Please note: This PhD defence will take place in DC 2314.
Edward Lee, PhD candidate
David R. Cheriton School of Computer Science
Supervisor: Professor Ondřej Lhoták
Type qualifiers offer a simple yet effective mechanism for extending existing type systems to deal with additional constraints or safety requirements. For example, the const qualifier is a popular mechanism for annotating existing types to signify that the value in question is read-only in addition. A variable of type const int is both an integer and also cannot be written to.
While type qualifiers themselves are well-studied, polymorphism over type qualifiers remains an area less well examined. This has led to a number of ill-desired outcomes. For one, many practical systems implementing type qualifiers in their type systems simply ignore their interaction with generic types.
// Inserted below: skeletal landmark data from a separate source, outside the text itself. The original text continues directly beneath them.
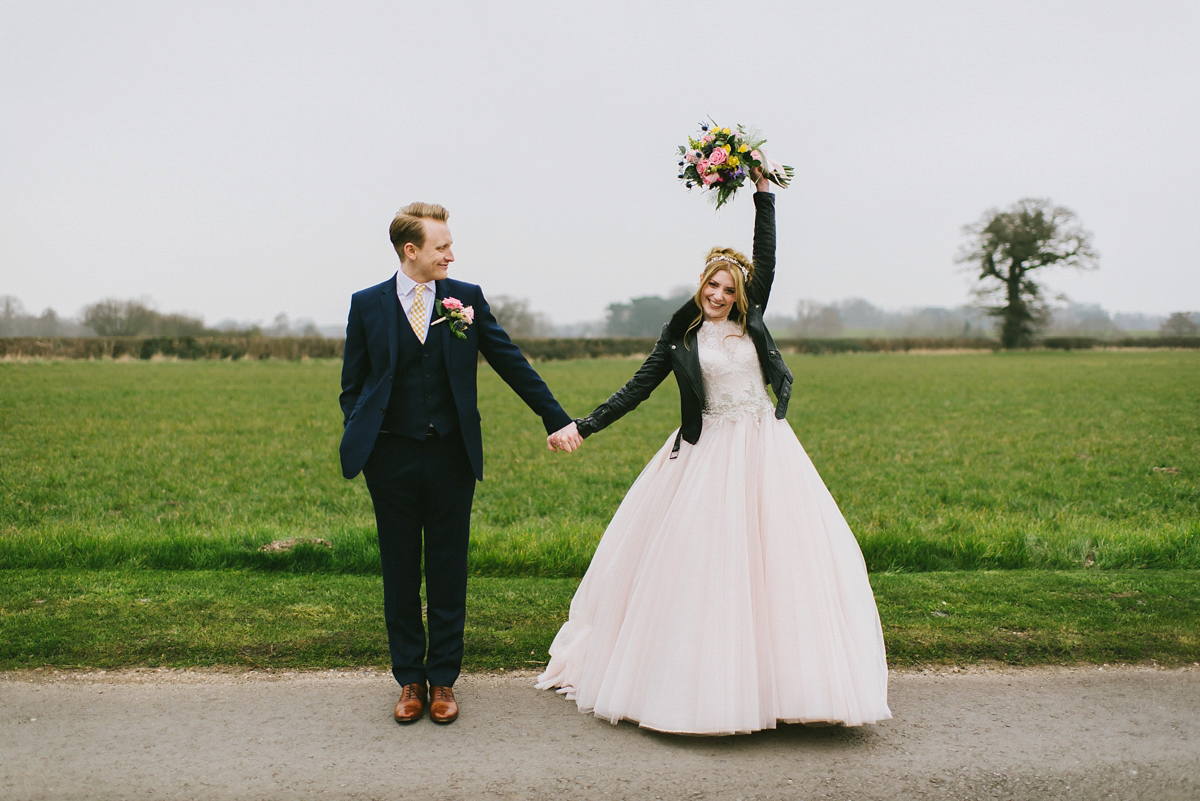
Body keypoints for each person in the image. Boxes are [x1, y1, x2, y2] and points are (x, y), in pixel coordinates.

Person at [537, 172, 891, 734]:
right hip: (708, 456)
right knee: (707, 566)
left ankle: (788, 687)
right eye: (713, 286)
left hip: (767, 450)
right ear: (700, 285)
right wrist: (584, 425)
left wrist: (764, 193)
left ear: (741, 293)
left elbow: (766, 257)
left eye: (729, 289)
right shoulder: (680, 338)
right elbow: (637, 388)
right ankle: (699, 684)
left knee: (786, 564)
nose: (720, 296)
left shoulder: (754, 320)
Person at [339, 201, 581, 725]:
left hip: (452, 455)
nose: (451, 253)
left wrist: (555, 417)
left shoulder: (463, 299)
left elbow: (508, 358)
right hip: (390, 457)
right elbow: (352, 385)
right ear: (412, 250)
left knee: (447, 567)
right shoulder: (367, 304)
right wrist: (365, 438)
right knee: (400, 571)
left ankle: (444, 678)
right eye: (441, 246)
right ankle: (409, 679)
Other systems implement polymorphism with seemingly unique and ad-hoc rules for dealing with qualifiers. In this thesis, we show that this does not need to be the case. We give a design recipe, using the mathematical structure of free lattices for modelling polymorphism over type qualifiers, and show that our design recipe can be easily used to model the interaction between polymorphism and three existing qualifier systems — for tracking immutability, colour, and captured variables. We also show that many existing ad-hoc systems can be simply recast and presented using combinations of rules derived from our free-lattice based framework for polymorphic type qualifiers.